Output each record verbatim, with pictures left out.

○ ○ ○ ○

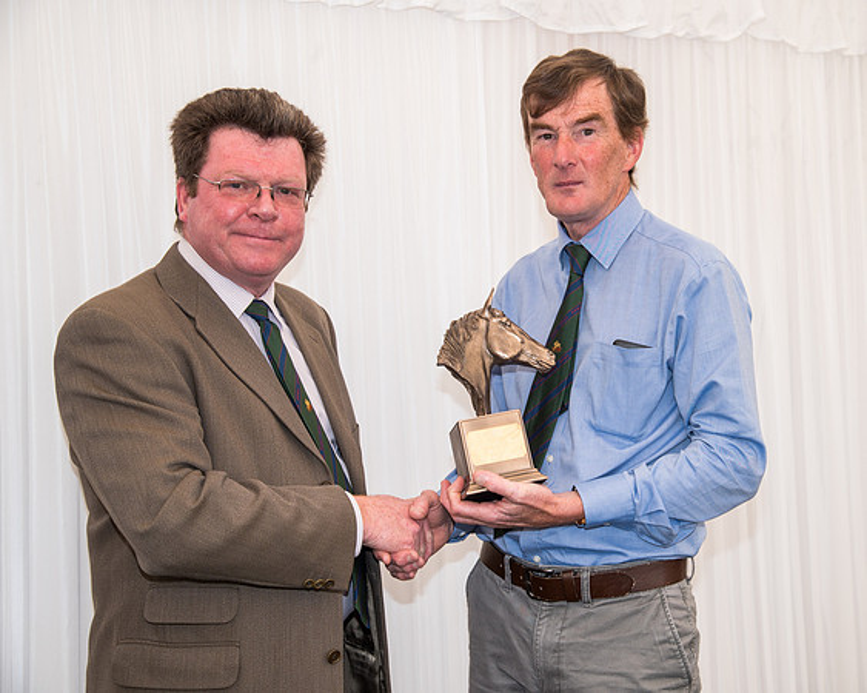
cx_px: 521
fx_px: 1591
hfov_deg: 30.4
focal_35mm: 62
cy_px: 346
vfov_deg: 24.6
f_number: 5
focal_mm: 55
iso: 200
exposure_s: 1/100
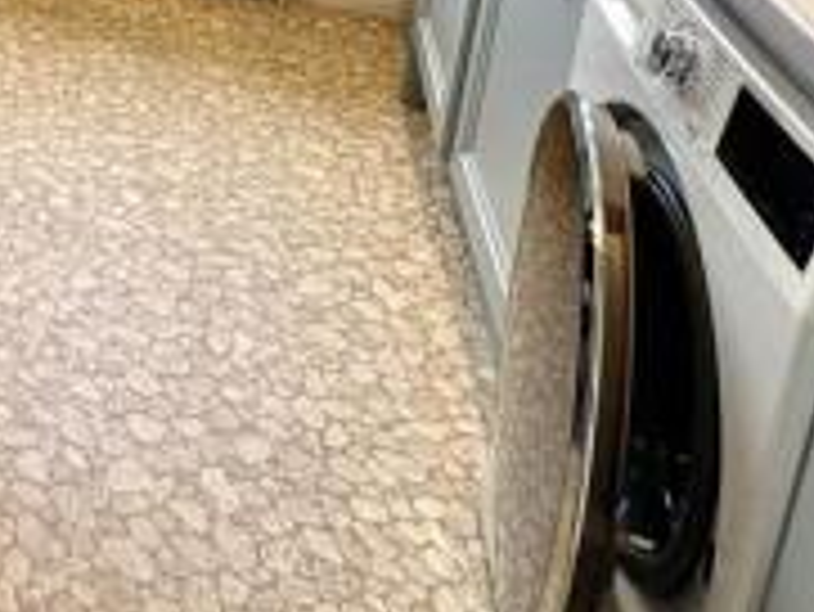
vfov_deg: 25.0
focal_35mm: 45
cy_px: -295
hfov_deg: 34.3
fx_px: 1059
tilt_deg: -10.4
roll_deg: -3.1
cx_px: -146
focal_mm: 2.22
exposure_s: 1/124
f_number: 2.2
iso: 64
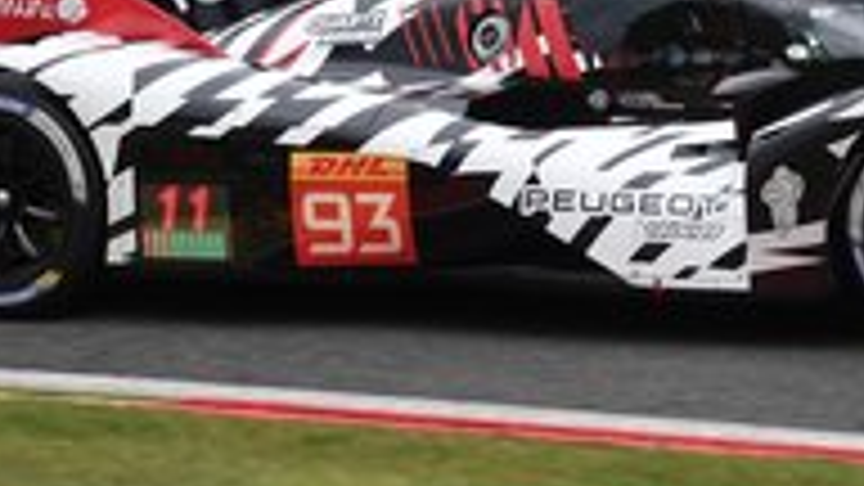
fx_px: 11272
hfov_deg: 4.4
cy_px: 94
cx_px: 688
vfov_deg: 2.5
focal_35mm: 492
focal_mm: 73.24
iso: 200
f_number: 4
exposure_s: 1/1000
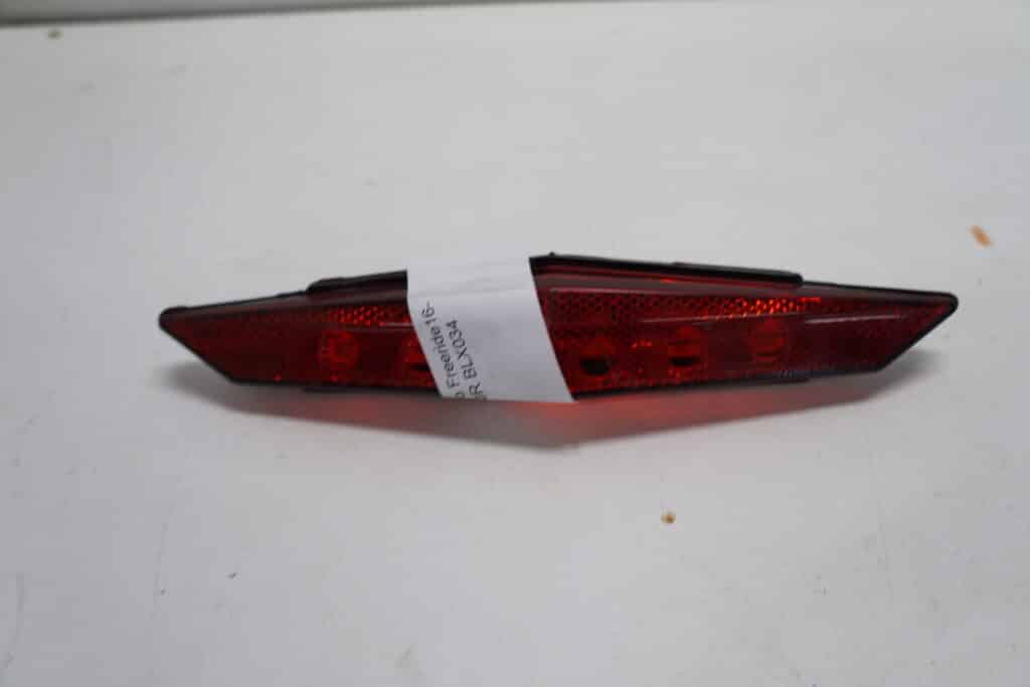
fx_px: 858
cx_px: 515
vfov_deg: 43.6
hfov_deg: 61.9
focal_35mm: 30
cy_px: 344
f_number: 4.5
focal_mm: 20
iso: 125
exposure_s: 1/60
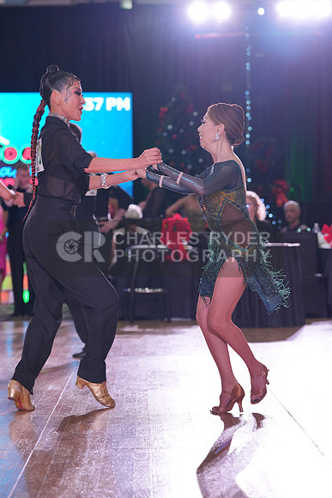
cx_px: 166
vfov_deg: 20.2
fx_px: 1396
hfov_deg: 13.6
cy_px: 249
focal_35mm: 101
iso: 1600
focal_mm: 101
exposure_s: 1/500
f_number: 4
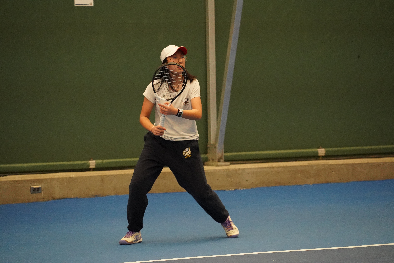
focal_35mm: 160
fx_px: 1751
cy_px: 132
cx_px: 197
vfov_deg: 8.6
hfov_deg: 12.8
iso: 12800
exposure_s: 1/800
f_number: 5.6
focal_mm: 160
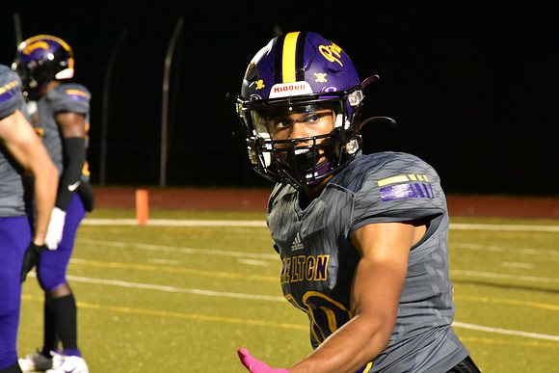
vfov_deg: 4.6
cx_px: 280
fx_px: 4659
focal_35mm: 300
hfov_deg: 6.9
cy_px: 186
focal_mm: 200
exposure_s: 1/60
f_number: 11
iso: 10000
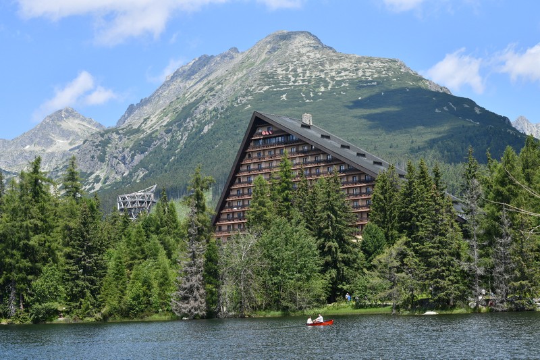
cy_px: 180
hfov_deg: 28.8
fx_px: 1050
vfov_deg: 19.4
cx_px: 270
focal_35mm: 70
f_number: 10
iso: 200
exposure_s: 1/320
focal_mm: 70
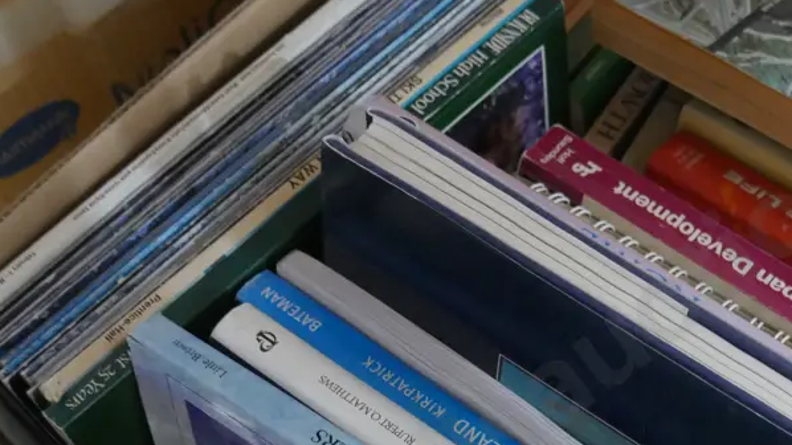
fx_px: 1176
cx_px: 621
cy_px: 344
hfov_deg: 36.1
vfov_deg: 21.2
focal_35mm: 56
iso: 3200
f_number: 3.6
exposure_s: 1/40
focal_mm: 15
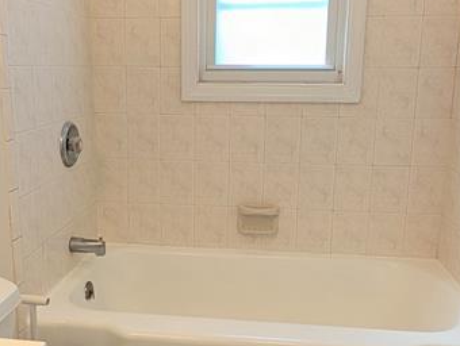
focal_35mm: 36
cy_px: 173
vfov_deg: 39.7
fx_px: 479
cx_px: 189
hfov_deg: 51.0
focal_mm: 2.02
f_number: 1.7
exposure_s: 1/164
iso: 46
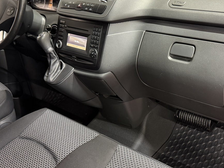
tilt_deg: -29.0
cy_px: 88
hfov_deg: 46.5
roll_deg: +6.1
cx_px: 136
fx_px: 259
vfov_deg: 36.0
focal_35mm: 40
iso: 500
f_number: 1.78
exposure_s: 1/60
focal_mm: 6.76
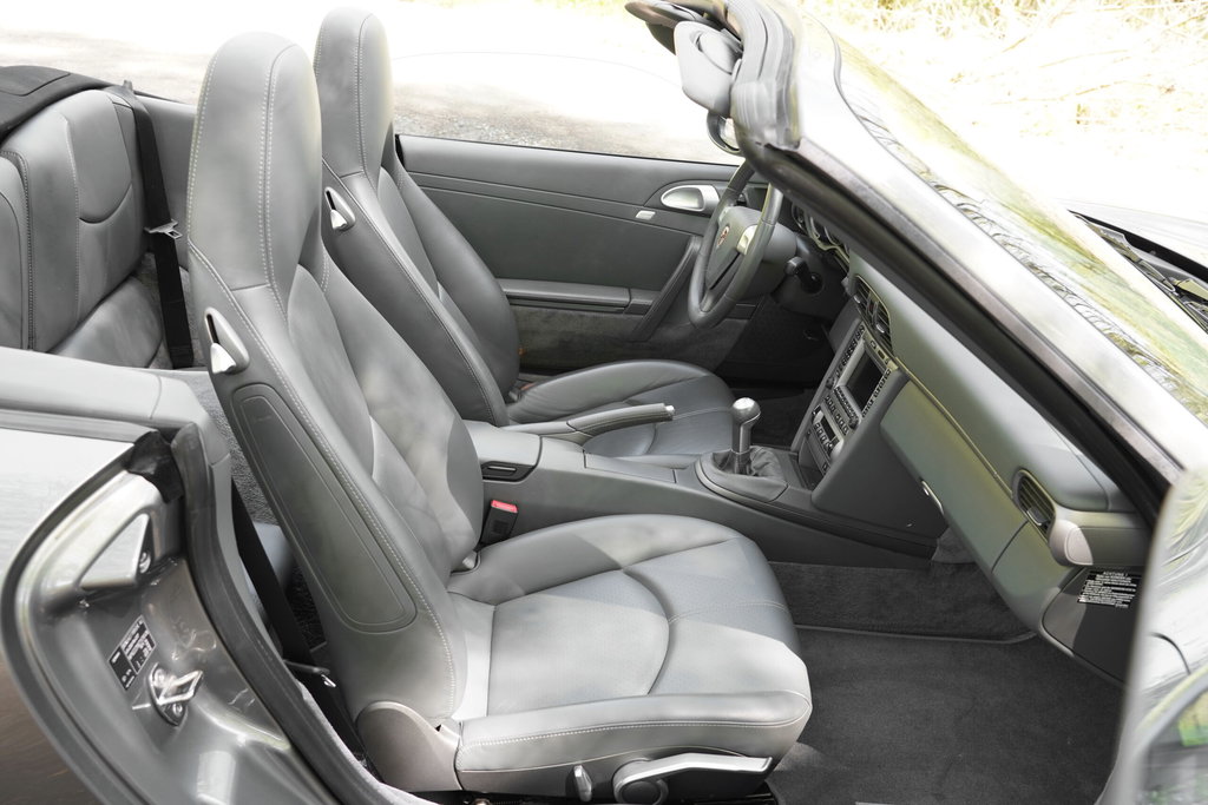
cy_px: 402
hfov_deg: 61.9
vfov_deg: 43.6
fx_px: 1007
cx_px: 604
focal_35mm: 30
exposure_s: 1/30
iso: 320
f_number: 6.3
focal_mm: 30
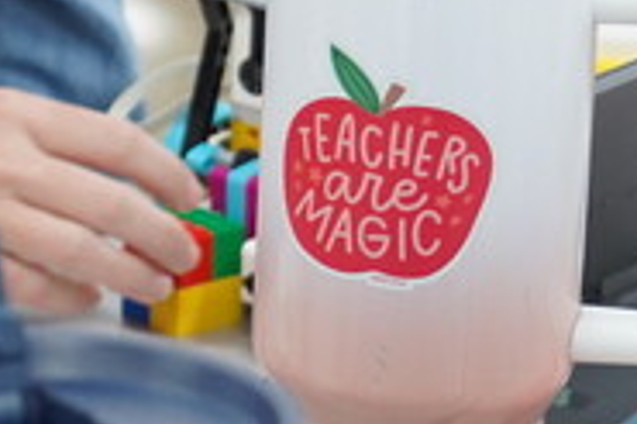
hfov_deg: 7.3
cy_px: -136
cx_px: -661
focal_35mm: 271
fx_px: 4791
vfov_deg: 5.0
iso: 2000
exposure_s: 1/160
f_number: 4
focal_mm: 49
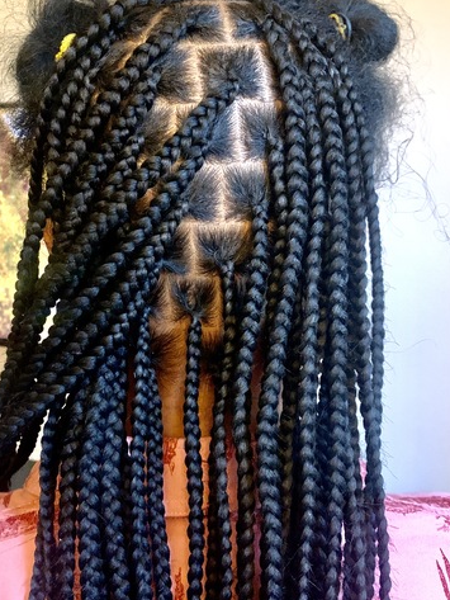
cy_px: 258
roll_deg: -0.4
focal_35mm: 33
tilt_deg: -6.8
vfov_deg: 55.1
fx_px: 572
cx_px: 193
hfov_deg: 42.9
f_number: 1.8
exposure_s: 1/29
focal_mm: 4.25
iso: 640
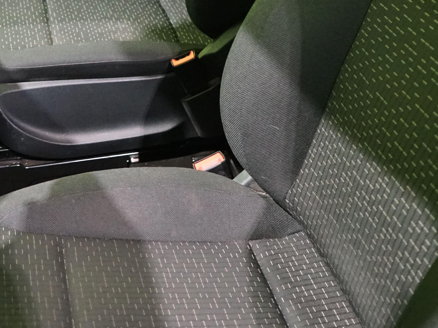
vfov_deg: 24.7
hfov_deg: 32.4
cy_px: 120
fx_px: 746
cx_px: 144
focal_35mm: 59
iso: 6400
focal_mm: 28
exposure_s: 1/40
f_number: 3.5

○ ○ ○ ○

RESPONSE BELOW:
cx_px: 521
fx_px: 1591
hfov_deg: 30.4
focal_35mm: 62
cy_px: 346
vfov_deg: 24.6
f_number: 5
focal_mm: 55
iso: 200
exposure_s: 1/100
vfov_deg: 25.0
focal_35mm: 45
cy_px: -295
hfov_deg: 34.3
fx_px: 1059
tilt_deg: -10.4
roll_deg: -3.1
cx_px: -146
focal_mm: 2.22
exposure_s: 1/124
f_number: 2.2
iso: 64
fx_px: 11272
hfov_deg: 4.4
cy_px: 94
cx_px: 688
vfov_deg: 2.5
focal_35mm: 492
focal_mm: 73.24
iso: 200
f_number: 4
exposure_s: 1/1000
fx_px: 858
cx_px: 515
vfov_deg: 43.6
hfov_deg: 61.9
focal_35mm: 30
cy_px: 344
f_number: 4.5
focal_mm: 20
iso: 125
exposure_s: 1/60
cx_px: 166
vfov_deg: 20.2
fx_px: 1396
hfov_deg: 13.6
cy_px: 249
focal_35mm: 101
iso: 1600
focal_mm: 101
exposure_s: 1/500
f_number: 4
focal_35mm: 160
fx_px: 1751
cy_px: 132
cx_px: 197
vfov_deg: 8.6
hfov_deg: 12.8
iso: 12800
exposure_s: 1/800
f_number: 5.6
focal_mm: 160
vfov_deg: 4.6
cx_px: 280
fx_px: 4659
focal_35mm: 300
hfov_deg: 6.9
cy_px: 186
focal_mm: 200
exposure_s: 1/60
f_number: 11
iso: 10000
cy_px: 180
hfov_deg: 28.8
fx_px: 1050
vfov_deg: 19.4
cx_px: 270
focal_35mm: 70
f_number: 10
iso: 200
exposure_s: 1/320
focal_mm: 70
fx_px: 1176
cx_px: 621
cy_px: 344
hfov_deg: 36.1
vfov_deg: 21.2
focal_35mm: 56
iso: 3200
f_number: 3.6
exposure_s: 1/40
focal_mm: 15
focal_35mm: 36
cy_px: 173
vfov_deg: 39.7
fx_px: 479
cx_px: 189
hfov_deg: 51.0
focal_mm: 2.02
f_number: 1.7
exposure_s: 1/164
iso: 46
tilt_deg: -29.0
cy_px: 88
hfov_deg: 46.5
roll_deg: +6.1
cx_px: 136
fx_px: 259
vfov_deg: 36.0
focal_35mm: 40
iso: 500
f_number: 1.78
exposure_s: 1/60
focal_mm: 6.76
cy_px: 402
hfov_deg: 61.9
vfov_deg: 43.6
fx_px: 1007
cx_px: 604
focal_35mm: 30
exposure_s: 1/30
iso: 320
f_number: 6.3
focal_mm: 30
hfov_deg: 7.3
cy_px: -136
cx_px: -661
focal_35mm: 271
fx_px: 4791
vfov_deg: 5.0
iso: 2000
exposure_s: 1/160
f_number: 4
focal_mm: 49
cy_px: 258
roll_deg: -0.4
focal_35mm: 33
tilt_deg: -6.8
vfov_deg: 55.1
fx_px: 572
cx_px: 193
hfov_deg: 42.9
f_number: 1.8
exposure_s: 1/29
focal_mm: 4.25
iso: 640
vfov_deg: 24.7
hfov_deg: 32.4
cy_px: 120
fx_px: 746
cx_px: 144
focal_35mm: 59
iso: 6400
focal_mm: 28
exposure_s: 1/40
f_number: 3.5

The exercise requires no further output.